# Overview
This assignment is a review for the final exam. It is not required, but you can earn a maximum of 5 points of extra credit toward your Assignments grade by completing it and submitting it by NEXT Monday night (as you would a homework assignment). Note that you do not necessarily need to do everything in this notebook to receive 5 points of extra credit; you can cover your bases / increase your odds of getting full EC points by answering all questions. Again, this is NOT MANDATORY. This is intended to give an indication of what material may appear on the final exam (the question types will be similar to the midterm), as well as a chance to improve your grade. We strongly recommend that you work through the problems and convince yourself that you have gotten to the right answer. Some solutions / examples *may* be posted next Tuesday (after the deadline to submit answers for extra credit). As always, you are welcome to come to office hours to discuss the questions. 

In [None]:
# General imports
import os
import cortex
import numpy as np
import matplotlib.pyplot as plt
import neurods
from scipy.stats import zscore
from neurods import stats as nds
%matplotlib inline
%config InlineBackend.figure_format = 'retina'
plt.rcParams['image.interpolation'] = 'nearest'
plt.rcParams['image.cmap'] = 'viridis'
plt.rcParams['image.aspect'] = 'auto'

# 1. Create artificial data
One way to demonstrate that you have understood an analysis procedure is to generate an artificial data set, and then analyze that data set as if it were real. This is a useful exercise, because the process of creating a fake data set is closely related to the process of making a statistical model of real data. Here, your task will be to fabricate an artificial data set and then analyze it. You will begin by creating a design matrix that you will make up with arbitrarily chosen onset times for two conditions. You will specify a weight for each condition, and then generate data for which a specific subset of the voxels in the brain show a difference between those conditions. 
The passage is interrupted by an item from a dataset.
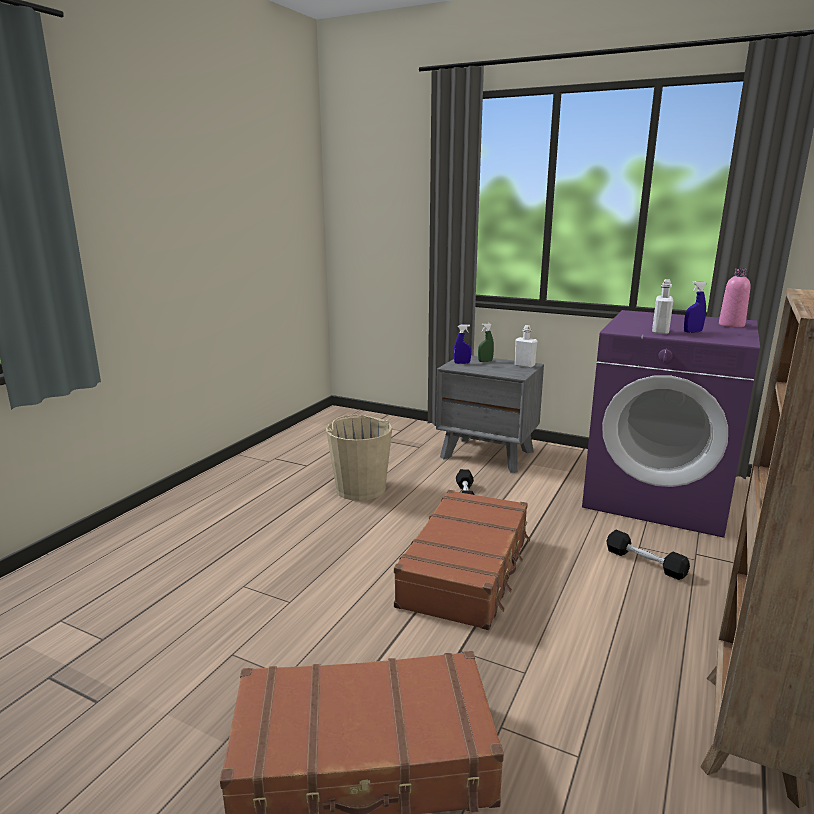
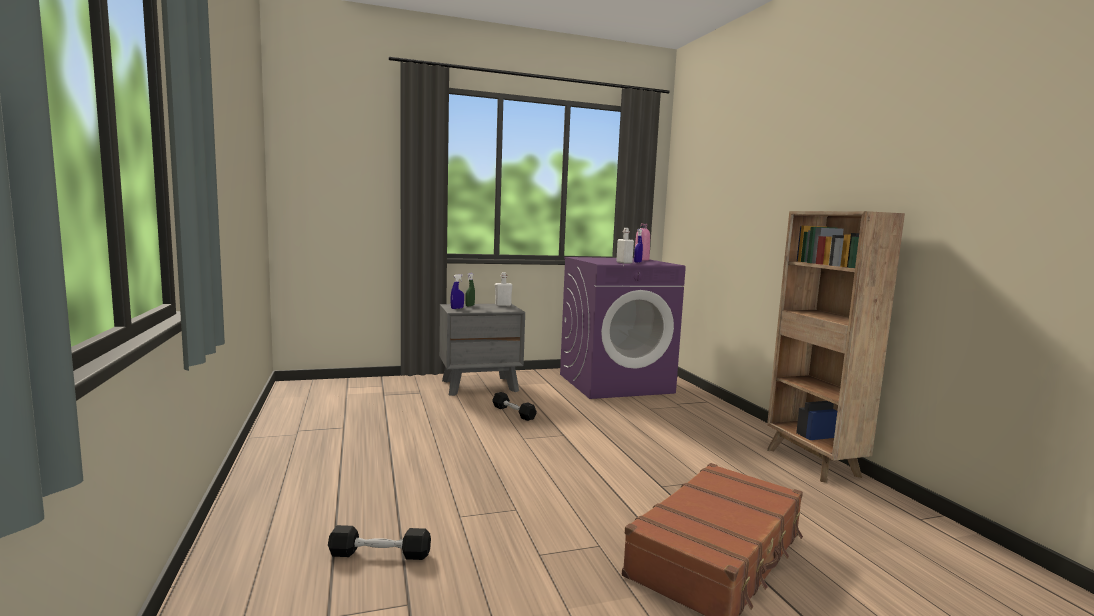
camera: 45 degrees left, 10 degrees down
beige bucket [326,415,392,501] -> none
brown suitcase [394,490,530,630] -> none
black dumbbell [606,530,690,580] -> black dumbbell moved to [328,525,431,560]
Once you have generated the data, you will analyze the data to see if (1) you can correctly recover the weights you made up for each condition, and (2) whether a contrast between the two conditions generates differences between weights in the locations where you specified there should be differences. 

We will walk you through this process step by step. Each step will make use of concepts you have learned in the class.

In [None]:
# Use the data we have already worked with for the MNI brain as a template:
data_file = os.path.join(neurods.io.data_list['fmri'], 'word_picture', 's03.nii.gz')
data_real = neurods.io.load_fmri_data(data_file, mask=None)
print('Loaded data is of shape: ', data_real.shape)

The first step in this process is to create a data set that is of shape (time x voxels) that is simply Gaussian random noise. This represents our starting assumption, that if nothing is happening in the brain, the signals we measure will simply look like samples from a random Gaussian distribution. 

We will create this data as if it is the result of having measured the brain in our fake experiment - meaning, we will have to assume some size for the brain we have measured, and we will have to determine a number of time points that exist in our fake experiment. 

In [None]:
# Create a new data set using np.random.randn that has the same number of voxels as the experiment above,
# but has 100 time points. We will assume a 2 second TR.
data_fake = # ??

In [None]:
### STUDENT ANSWER
data_fake = np.random.randn(100, *data_real.shape[1:])
print(data_fake.shape)

Next, we will create an experimental design matrix ($X$) for our fake experiment, with two conditions (call them "finger tapping" and "rest"). We will dictate that the conditions were on for 10 seconds at a time. The two conditions should be on at different times, and there should be a gap of 4 seconds between conditions. Assume a 2-second TR.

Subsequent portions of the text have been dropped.